▸ **Aufgabe 1**
Stelle die Zeilen der seitenweise extrahierten Texte von der Zeile mit „UPC PASAR WINENET“ bis zur Zeile mit „영양제 광고, 어디까지“ als Markdown-Tabelle mit den Spalten Nr und Inhalt dar, mit fortlaufender Nummer und ohne Leerzeilen. Lass die Verweise auf Bilder weg.

▸ **Auszug**
>>>>

Oh, das ist wirklich schlimm


----------



## XeonB (23. Oktober 2011)

Irgendwo auf der corsair Seite ist auch eine temp-rpm-Profil Tabelle - deshalb hab ich meine lufter extern angeschlossen und bei ca. 900-1000 laufen


----------



## böhser onkel (23. Oktober 2011)

Nee, ich hab sie ausgebaut


----------



## XeonB (23. Oktober 2011)

An einer scythe lüftersteuerung 


----------



## Bluebeard (27. Oktober 2011)

Lüfter Profil 3 ist recht durchdringend - das ist klar, ist ja auch ein Perfomance Profil für Maximallast.


----------



## böhser onkel (29. Oktober 2011)

Aber die anderen 2 haben keine Besserung gebracht.


----------



## Gast1111 (29. Oktober 2011)

Das klingt irgendwie seltsam, so als ob du eines der defekten H100 Pumpenmodule bekommen hättest (die es nur in Asien und Amerika gab) xD
RMA?


----------



## böhser onkel (4. November 2011)

Hm?

Hab die H80


----------



## Bluebeard (5. November 2011)

Egal - defektes Pumpenmodul - RMA Einleiten!

<<<<

▸ **Aufgabe 2**
Übernimm aus dem Forenthread wortgetreu den Abschnitt von „An einer scythe“ bis „Profil für Maximallast.“.

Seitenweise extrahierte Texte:

>>>>

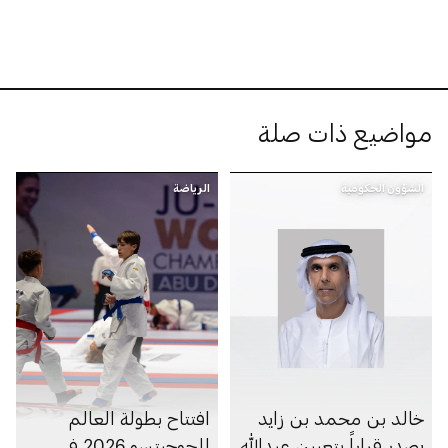
مواضيع ذات صلة
الشؤون الحكومية
الرياضة
خالد بن محمد بن زايد
افتتاح بطولة العالم
يصدر قراراً بتعيين عبدالله
للجوجيتسو 2026 في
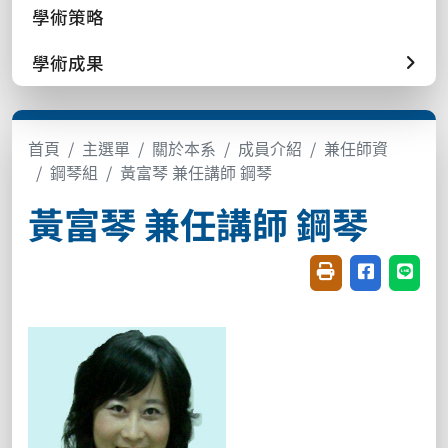
學術策略
學術成果
首頁
主選單
關於本系
成員介紹
兼任師資
鋼琴組
黃富琴 兼任講師 鋼琴
黃富琴 兼任講師 鋼琴
友善列印(開新視窗
分享至臉書(
分享至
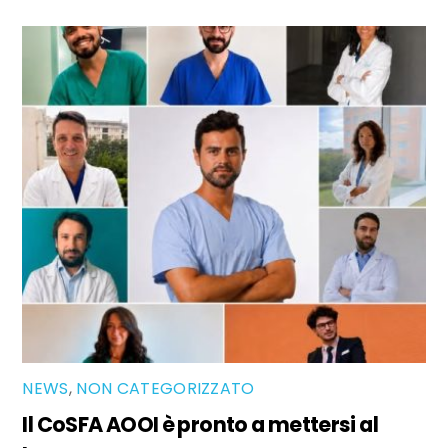
NEWS
,
NON CATEGORIZZATO
Il CoSFA AOOI è pronto a mettersi al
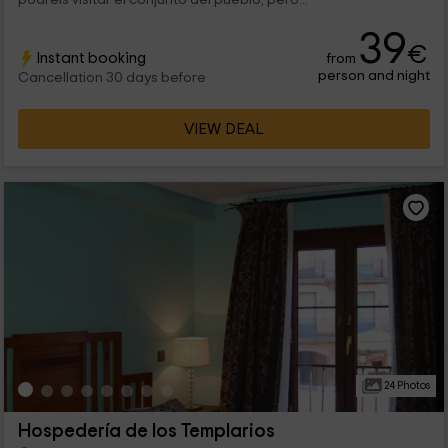
39
€
Instant booking
from
person and night
Cancellation 30 days before
VIEW DEAL
24 Photos
Hospedería de los Templarios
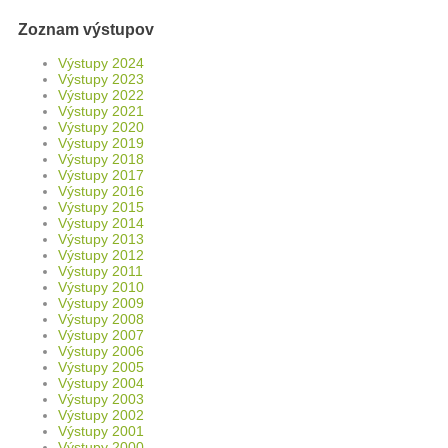
Zoznam výstupov
Výstupy 2024
Výstupy 2023
Výstupy 2022
Výstupy 2021
Výstupy 2020
Výstupy 2019
Výstupy 2018
Výstupy 2017
Výstupy 2016
Výstupy 2015
Výstupy 2014
Výstupy 2013
Výstupy 2012
Výstupy 2011
Výstupy 2010
Výstupy 2009
Výstupy 2008
Výstupy 2007
Výstupy 2006
Výstupy 2005
Výstupy 2004
Výstupy 2003
Výstupy 2002
Výstupy 2001
Výstupy 2000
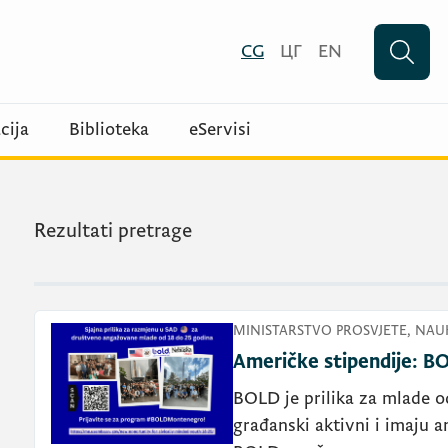
CG
ЦГ
EN
cija
Biblioteka
eServisi
Rezultati pretrage
MINISTARSTVO PROSVJETE, NAUK
Američke stipendije: BO
BOLD je prilika za mlade o
građanski aktivni i imaju 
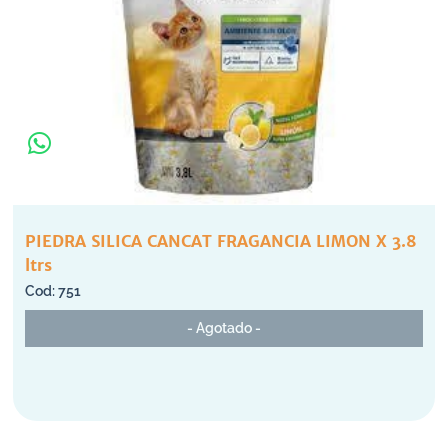
PIEDRA SILICA CANCAT FRAGANCIA LIMON X 3.8
ltrs
751
- Agotado -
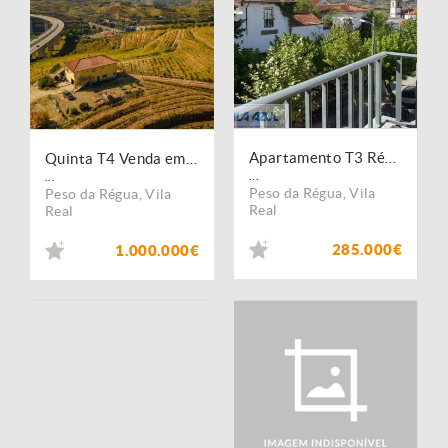
Apartamento T3 Régua
Quinta T4 Venda em Peso da Régua e Godim,Peso da Régua
...
...
Peso da Régua
,
Vila
Peso da Régua
,
Vila
Real
Real
285.000€
1.000.000€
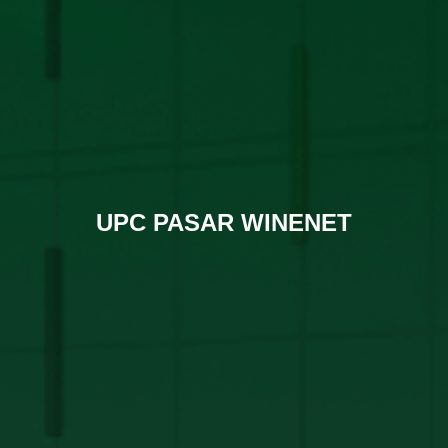
UPC PASAR WINENET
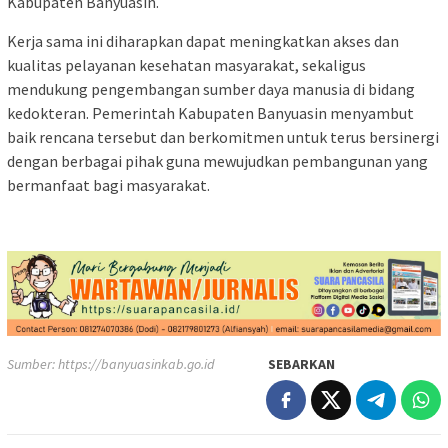
Kabupaten Banyuasin.
Kerja sama ini diharapkan dapat meningkatkan akses dan
kualitas pelayanan kesehatan masyarakat, sekaligus
mendukung pengembangan sumber daya manusia di bidang
kedokteran. Pemerintah Kabupaten Banyuasin menyambut
baik rencana tersebut dan berkomitmen untuk terus bersinergi
dengan berbagai pihak guna mewujudkan pembangunan yang
bermanfaat bagi masyarakat.
Sumber:
https://banyuasinkab.go.id
SEBARKAN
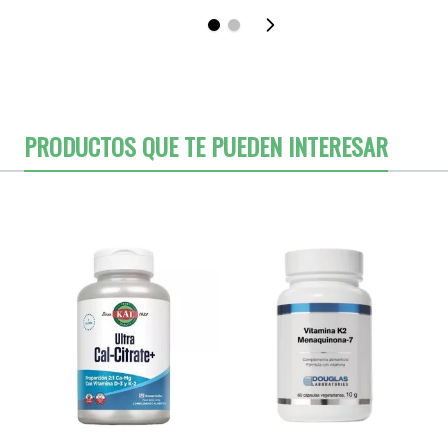
PRODUCTOS QUE TE PUEDEN INTERESAR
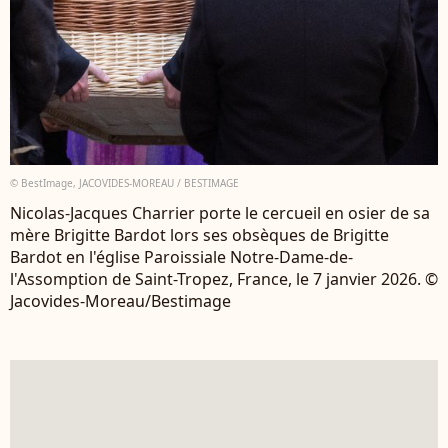
© BestImage, JACOVIDES-MOREAU / BESTIMAGE
Nicolas-Jacques Charrier porte le cercueil en osier de sa
mère Brigitte Bardot lors ses obsèques de Brigitte
Bardot en l'église Paroissiale Notre-Dame-de-
l'Assomption de Saint-Tropez, France, le 7 janvier 2026. ©
Jacovides-Moreau/Bestimage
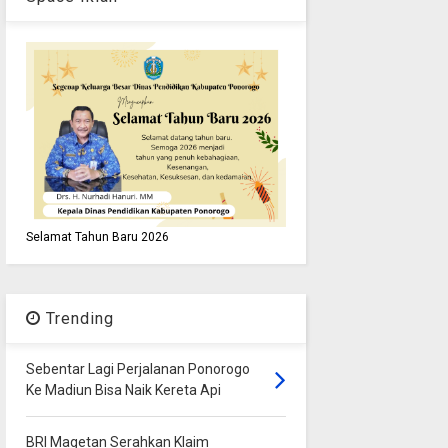
Selamat Tahun Baru 2026
Trending
Sebentar Lagi Perjalanan Ponorogo
Ke Madiun Bisa Naik Kereta Api
BRI Magetan Serahkan Klaim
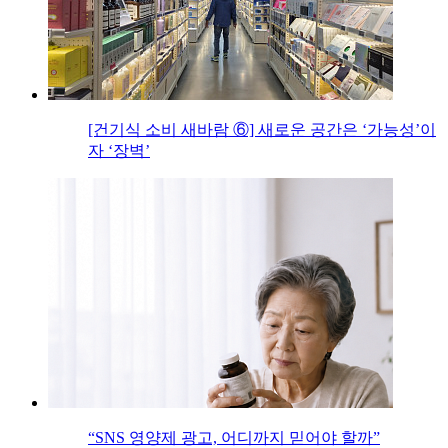
[건기식 소비 새바람 ⑥] 새로운 공간은 ‘가능성’이
자 ‘장벽’
“SNS 영양제 광고, 어디까지 믿어야 할까”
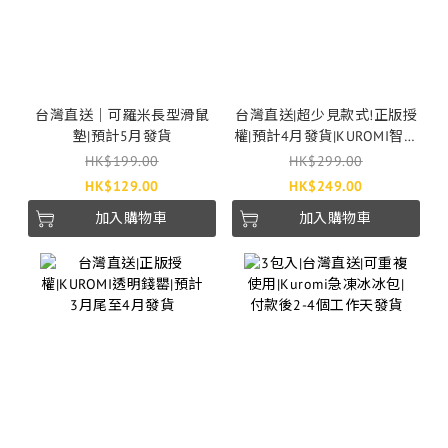
台灣直送｜可羅米長型滑鼠
台灣直送|超少見款式!正版授
墊|預計5月發貨
權|預計4月發貨|KUROMI智能
電子磅
HK$199.00
HK$299.00
HK$129.00
HK$249.00
加入購物車
加入購物車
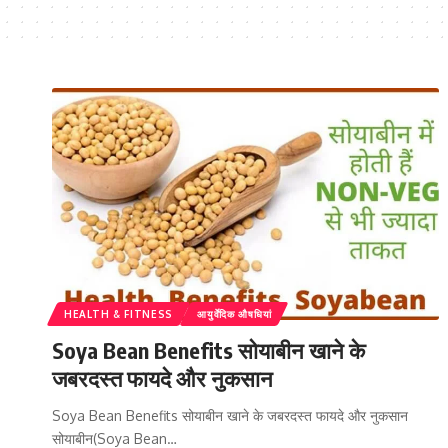
HEALTH & FITNESS
आयुर्वेदिक औषधियां
Soya Bean Benefits सोयाबीन खाने के
जबरदस्त फायदे और नुकसान
Soya Bean Benefits सोयाबीन खाने के जबरदस्त फायदे और नुकसान
सोयाबीन(Soya Bean…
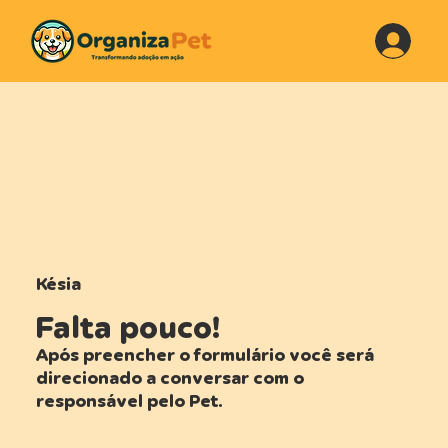
Késia
Falta pouco!
Após preencher o formulário você será
direcionado a conversar com o
responsável pelo Pet.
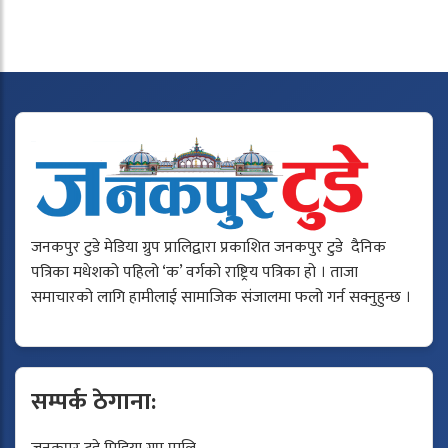
जनकपुर टुडे मेडिया ग्रुप प्रालिद्वारा प्रकाशित जनकपुर टुडे दैनिक
पत्रिका मधेशको पहिलो ‘क’ वर्गको राष्ट्रिय पत्रिका हो । ताजा
समाचारको लागि हामीलाई सामाजिक संजालमा फलो गर्न सक्नुहुन्छ ।
सम्पर्क ठेगाना:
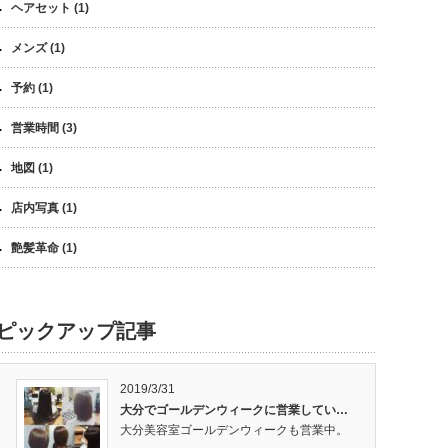
ヘアセット
(1)
メンズ
(1)
予約
(1)
営業時間
(3)
地図
(1)
店内写真
(1)
艶髪革命
(1)
ピックアップ記事
2019/3/31
大分でゴールデンウィークに営業してい…
大分美容室ゴールデンウィークも営業中。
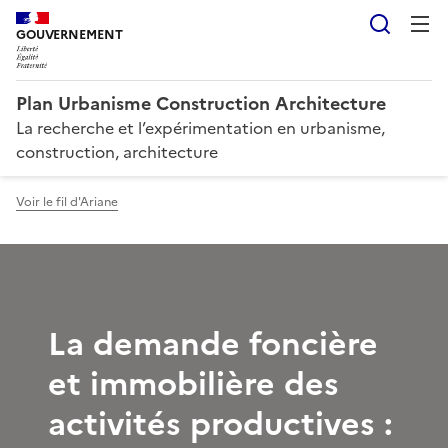
Reche
GOUVERNEMENT
Plan Urbanisme Construction Architecture
La recherche et l’expérimentation en urbanisme,
construction, architecture
Voir le fil d'Ariane
La demande foncière
et immobilière des
activités productives :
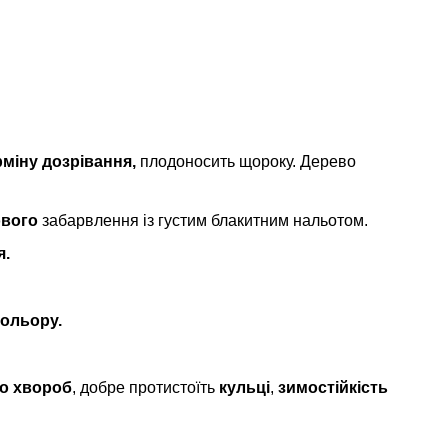
міну дозрівання,
плодоносить щороку. Дерево
вого
забарвлення із густим блакитним нальотом.
я.
кольору.
до хвороб
, добре протистоїть
кульці
,
зимостійкість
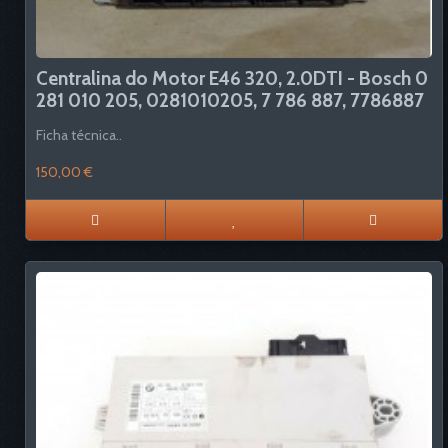
Centralina do Motor E46 320, 2.0DTI - Bosch 0
281 010 205, 0281010205, 7 786 887, 7786887
Ficha técnica..
150,00 €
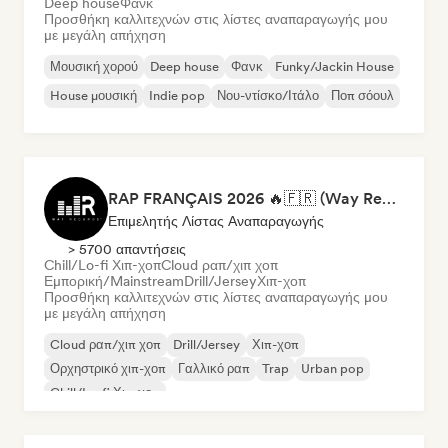
Deep house
Φανκ
Προσθήκη καλλιτεχνών στις λίστες αναπαραγωγής μου
με μεγάλη απήχηση
Μουσική χορού
Deep house
Φανκ
Funky/Jackin House
House μουσική
Indie pop
Νου-ντίσκο/Ιτάλο
Ποπ σόουλ
RAP FRANÇAIS 2026 🔥🇫🇷 (Way Records)
Επιμελητής Λίστας Αναπαραγωγής
> 5700 απαντήσεις
Chill/Lo-fi Χιπ-χοπ
Cloud ραπ/χιπ χοπ
Εμπορική/Mainstream
Drill/Jersey
Χιπ-χοπ
Προσθήκη καλλιτεχνών στις λίστες αναπαραγωγής μου
με μεγάλη απήχηση
Cloud ραπ/χιπ χοπ
Drill/Jersey
Χιπ-χοπ
Ορχηστρικό χιπ-χοπ
Γαλλικό ραπ
Trap
Urban pop
Chill/Lo-fi Χιπ-χοπ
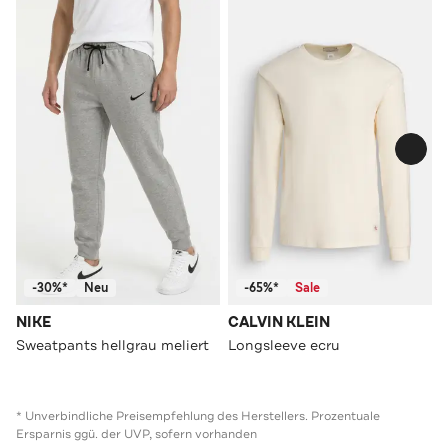
-30%*
Neu
-65%*
Sale
NIKE
CALVIN KLEIN
Sweatpants hellgrau meliert
Longsleeve ecru
* Unverbindliche Preisempfehlung des Herstellers. Prozentuale
Ersparnis ggü. der UVP, sofern vorhanden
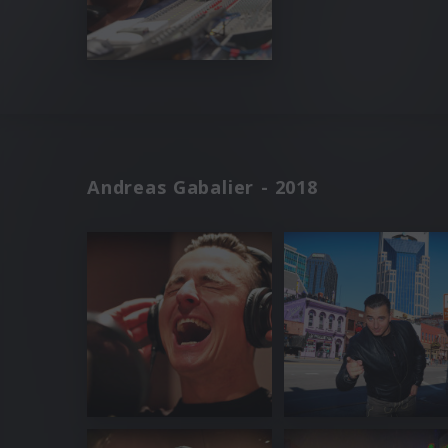
Andreas Gabalier - 2018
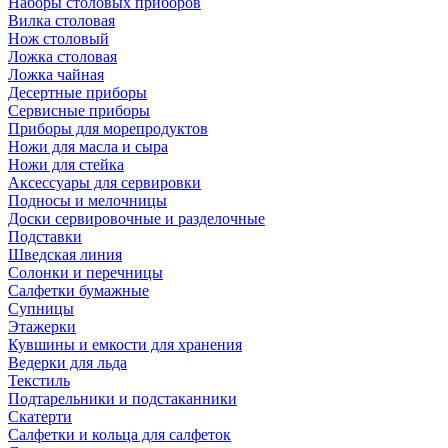
Наборы столовых приборов
Вилка столовая
Нож столовый
Ложка столовая
Ложка чайная
Десертные приборы
Сервисные приборы
Приборы для морепродуктов
Ножи для масла и сыра
Ножи для стейка
Аксессуары для сервировки
Подносы и мелочницы
Доски сервировочные и разделочные
Подставки
Шведская линия
Солонки и перечницы
Салфетки бумажные
Супницы
Этажерки
Кувшины и емкости для хранения
Ведерки для льда
Текстиль
Подтарельники и подстаканники
Скатерти
Салфетки и кольца для салфеток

<<<<

▸ **Lösung 1**
| Nr | Inhalt |
|---|---|
| 1 | UPC PASAR WINENET |
| 2 | Kabupaten Banyuasin. |
| 3 | Kerja sama ini diharapkan dapat meningkatkan akses dan |
| 4 | kualitas pelayanan kesehatan masyarakat, sekaligus |
| 5 | mendukung pengembangan sumber daya manusia di bidang |
| 6 | kedokteran. Pemerintah Kabupaten Banyuasin menyambut |
| 7 | baik rencana tersebut dan berkomitmen untuk terus bersinergi |
| 8 | dengan berbagai pihak guna mewujudkan pembangunan yang |
| 9 | bermanfaat bagi masyarakat. |
| 10 | Sumber: |
| 11 | https://banyuasinkab.go.id |
| 12 | SEBARKAN |
| 13 | PRODUCTOS QUE TE PUEDEN INTERESAR |
| 14 | © BestImage, JACOVIDES-MOREAU / BESTIMAGE |
| 15 | Nicolas-Jacques Charrier porte le cercueil en osier de sa |
| 16 | mère Brigitte Bardot lors ses obsèques de Brigitte |
| 17 | Bardot en l'église Paroissiale Notre-Dame-de- |
| 18 | l'Assomption de Saint-Tropez, France, le 7 janvier 2026. © |
| 19 | Jacovides-Moreau/Bestimage |
| 20 | Selamat Tahun Baru 2026 |
| 21 | Trending |
| 22 | Sebentar Lagi Perjalanan Ponorogo |
| 23 | Ke Madiun Bisa Naik Kereta Api |
| 24 | BRI Magetan Serahkan Klaim |
| 25 | [건기식 소비 새바람 ⑥] 새로운 공간은 ‘가능성’이 |
| 26 | 자 ‘장벽’ |
| 27 | “SNS 영양제 광고, 어디까지 믿어야 할까” |

▸ **Lösung 2**
An einer scythe lüftersteuerung 


----------



## Bluebeard (27. Oktober 2011)

Lüfter Profil 3 ist recht durchdringend - das ist klar, ist ja auch ein Perfomance Profil für Maximallast.